#### Data for review ####
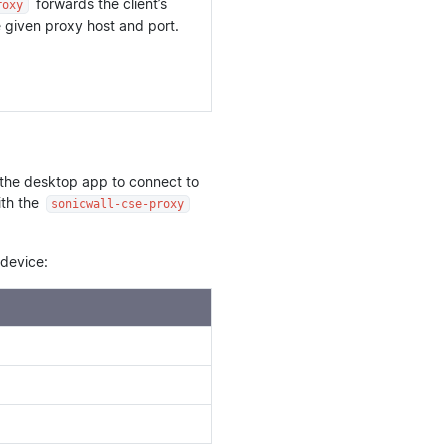
forwards the client’s
roxy
given proxy host and port.
 the desktop app to connect to
ith the
sonicwall-cse-proxy
device:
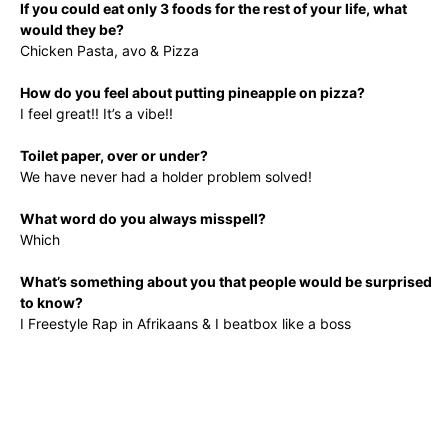
If you could eat only 3 foods for the rest of your life, what
would they be?
Chicken Pasta, avo & Pizza
How do you feel about putting pineapple on pizza?
I feel great!! It’s a vibe!!
Toilet paper, over or under?
We have never had a holder problem solved!
What word do you always misspell?
Which
What’s something about you that people would be surprised
to know?
I Freestyle Rap in Afrikaans & I beatbox like a boss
####
Task to carry out:
Apart from the pictures, repeat every entry exactly.

Result:
forwards the client’s
roxy
given proxy host and port.
 the desktop app to connect to
ith the
sonicwall-cse-proxy
device:
If you could eat only 3 foods for the rest of your life, what
would they be?
Chicken Pasta, avo & Pizza
How do you feel about putting pineapple on pizza?
I feel great!! It’s a vibe!!
Toilet paper, over or under?
We have never had a holder problem solved!
What word do you always misspell?
Which
What’s something about you that people would be surprised
to know?
I Freestyle Rap in Afrikaans & I beatbox like a boss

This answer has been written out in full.